Feel free to check out our website, send us an email if you felt like you wanted to talk to us about this episode, and my one call to action for you is to follow the podcast so that you can see when our next episode comes out and, if you're really willing to take a step further, share it with a loved one or a neighbor so that, because one third of them have prediabetes and they don't probably don't know it, so maybe they'll get something out of this episode. Most importantly, stay healthy, my friends, until next time. I'm Ed Dolesky.

Speaker 2:

I'm Nicole Rufo.

Speaker 1:

Thank you and goodbye.

Speaker 2:

Bye.

Speaker 1:

This information may provide a brief overview of diagnosis, treatment and medications. It's not exhaustive and is a tool to help you understand potential options about your health.
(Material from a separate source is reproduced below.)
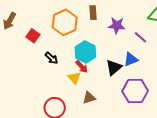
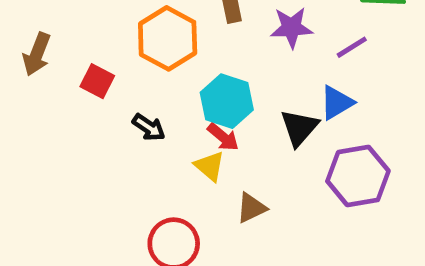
purple line: (140, 37) -> (352, 47), turned -64

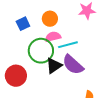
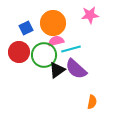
orange circle: (50, 19) -> (53, 23), size x1.6
red circle: (16, 76) -> (19, 52), moved

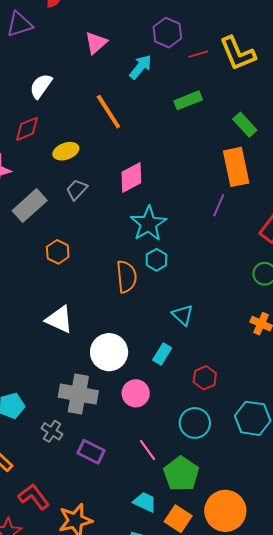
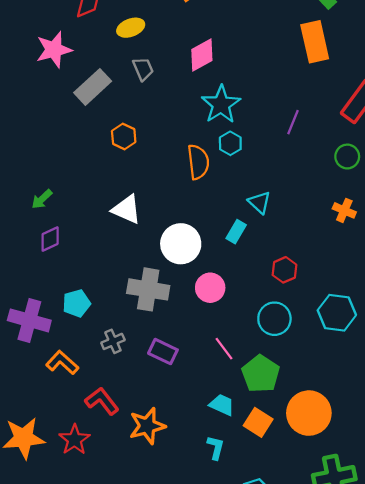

It doesn't cover all details about conditions, treatments or medications for a specific person. This is not medical advice or an attempt to substitute medical advice. You should contact a healthcare provider for personalized guidance based on your unique circumstances. We explicitly disclaim any liability relating to the information given or its use. This content doesn't endorse any treatments or medications for a specific patient. Always talk to your healthcare provider for complete information tailored to you. In short, I'm not your doctor, I am not your nurse, and make sure you go get your own checkup with your own personal doctor.